*** EXTRACTED RECORDS Section Begins ***

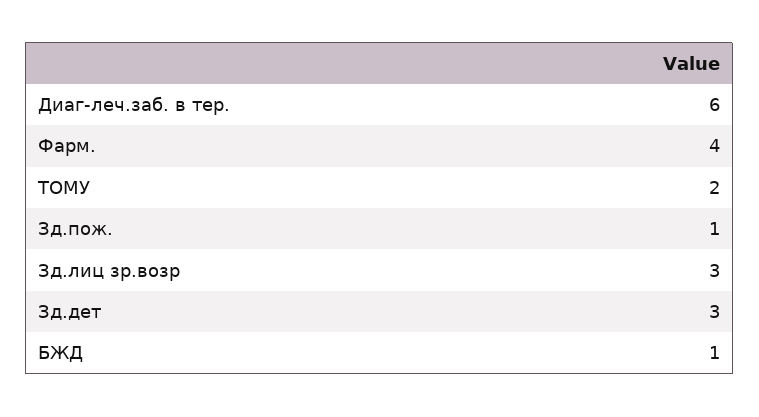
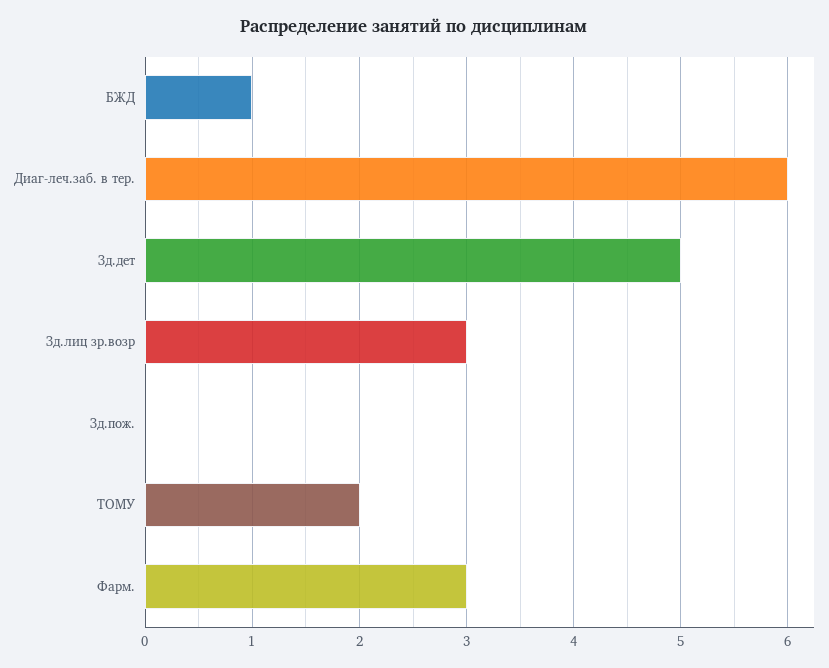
  {
    "Диаг-леч.заб. в тер.": 6,
-   "Фарм.": 4,
+   "Фарм.": 3,
    "ТОМУ": 2,
-   "Зд.пож.": 1,
+   "Зд.пож.": 0,
    "Зд.лиц зр.возр": 3,
-   "Зд.дет": 3,
+   "Зд.дет": 5,
    "БЖД": 1
  }

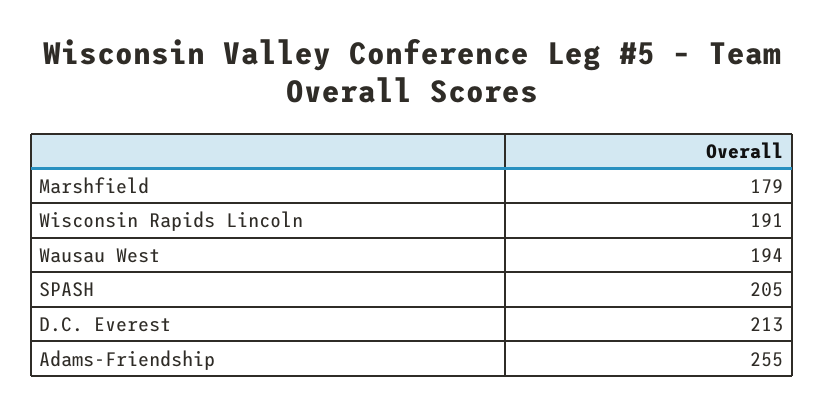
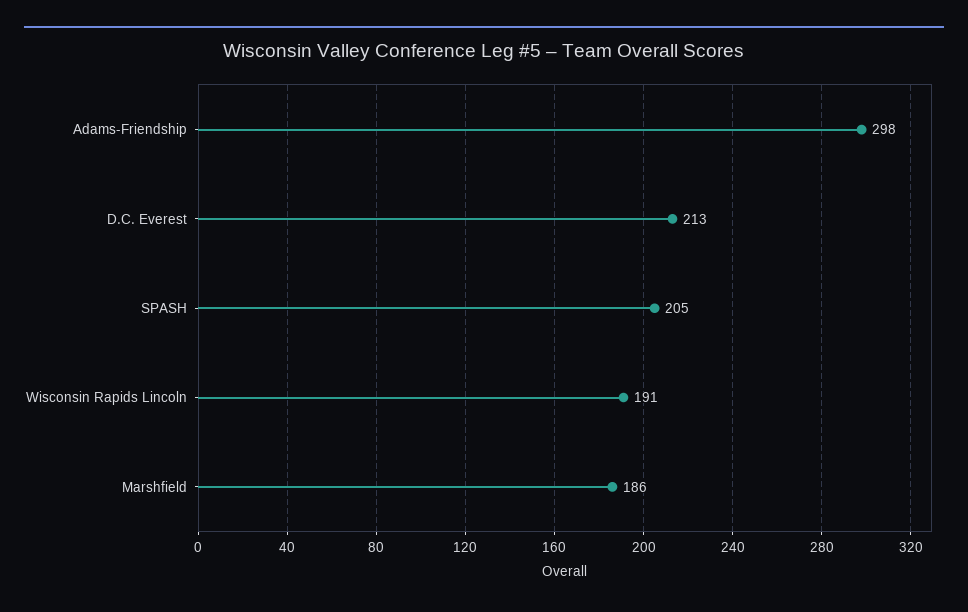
  {
-   "Marshfield": 179,
+   "Marshfield": 186,
    "Wisconsin Rapids Lincoln": 191,
-   "Wausau West": 194,
    "SPASH": 205,
    "D.C. Everest": 213,
-   "Adams-Friendship": 255
+   "Adams-Friendship": 298
  }

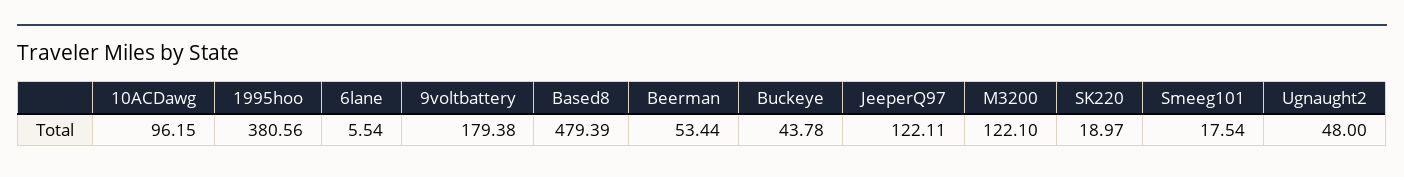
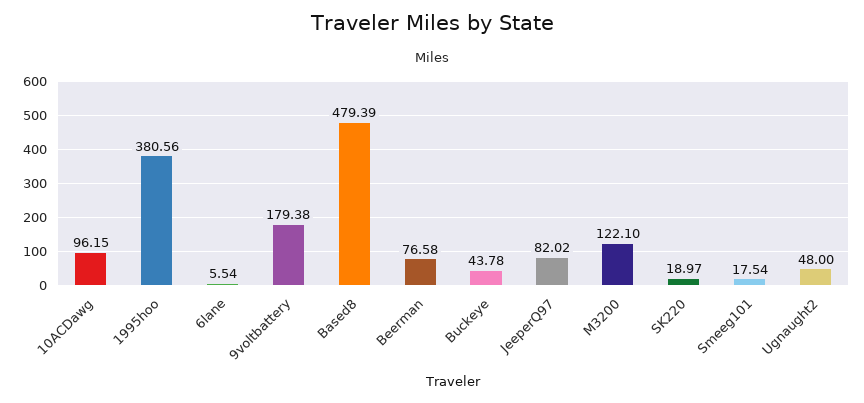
  {
    "10ACDawg": 96.15,
    "1995hoo": 380.56,
    "6lane": 5.54,
    "9voltbattery": 179.38,
    "Based8": 479.39,
-   "Beerman": 53.44,
+   "Beerman": 76.58,
    "Buckeye": 43.78,
-   "JeeperQ97": 122.11,
+   "JeeperQ97": 82.02,
    "M3200": 122.1,
    "SK220": 18.97,
    "Smeeg101": 17.54,
    "Ugnaught2": 48
  }

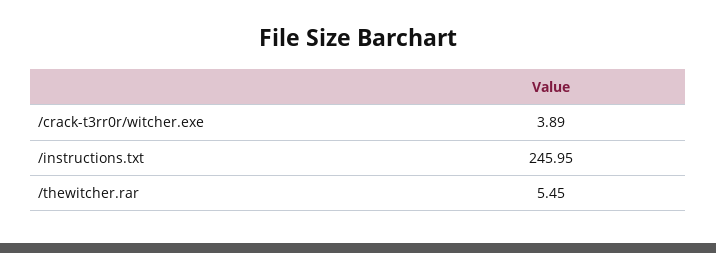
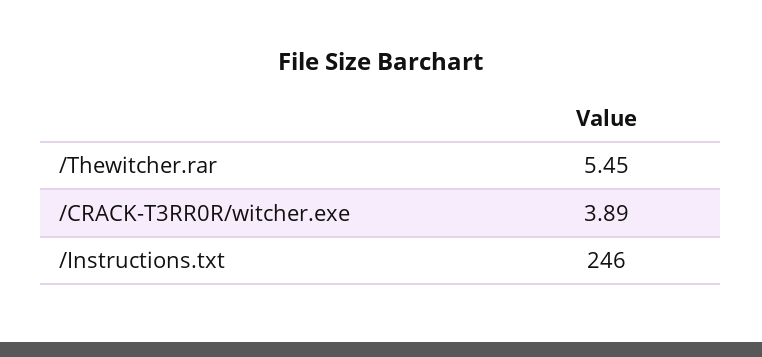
  {
    "/crack-t3rr0r/witcher.exe": 3.89,
-   "/instructions.txt": 245.95,
+   "/instructions.txt": 246,
    "/thewitcher.rar": 5.45
  }

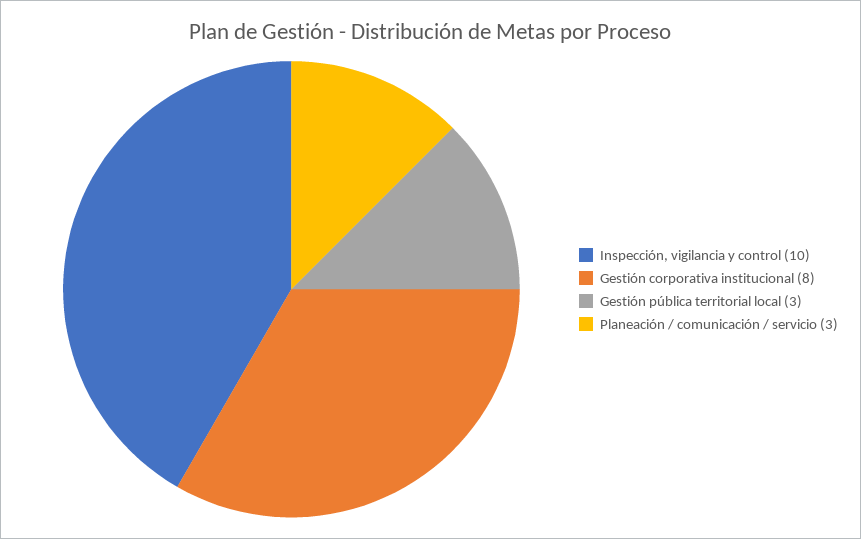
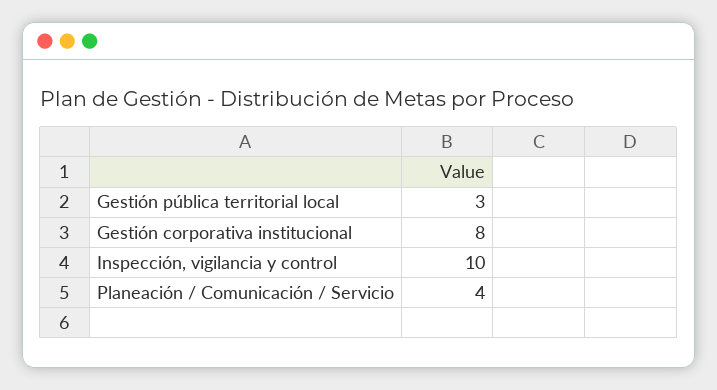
  {
    "Inspección, vigilancia y control": 10,
    "Gestión corporativa institucional": 8,
    "Gestión pública territorial local": 3,
-   "Planeación / comunicación / servicio": 3
+   "Planeación / comunicación / servicio": 4
  }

*** EXTRACTED RECORDS Section Ends ***

Each record should be printed exactly as it appears, leaving the pictures out.

  {
    "Диаг-леч.заб. в тер.": 6,
-   "Фарм.": 4,
+   "Фарм.": 3,
    "ТОМУ": 2,
-   "Зд.пож.": 1,
+   "Зд.пож.": 0,
    "Зд.лиц зр.возр": 3,
-   "Зд.дет": 3,
+   "Зд.дет": 5,
    "БЖД": 1
  }

  {
-   "Marshfield": 179,
+   "Marshfield": 186,
    "Wisconsin Rapids Lincoln": 191,
-   "Wausau West": 194,
    "SPASH": 205,
    "D.C. Everest": 213,
-   "Adams-Friendship": 255
+   "Adams-Friendship": 298
  }

  {
    "10ACDawg": 96.15,
    "1995hoo": 380.56,
    "6lane": 5.54,
    "9voltbattery": 179.38,
    "Based8": 479.39,
-   "Beerman": 53.44,
+   "Beerman": 76.58,
    "Buckeye": 43.78,
-   "JeeperQ97": 122.11,
+   "JeeperQ97": 82.02,
    "M3200": 122.1,
    "SK220": 18.97,
    "Smeeg101": 17.54,
    "Ugnaught2": 48
  }

  {
    "/crack-t3rr0r/witcher.exe": 3.89,
-   "/instructions.txt": 245.95,
+   "/instructions.txt": 246,
    "/thewitcher.rar": 5.45
  }

  {
    "Inspección, vigilancia y control": 10,
    "Gestión corporativa institucional": 8,
    "Gestión pública territorial local": 3,
-   "Planeación / comunicación / servicio": 3
+   "Planeación / comunicación / servicio": 4
  }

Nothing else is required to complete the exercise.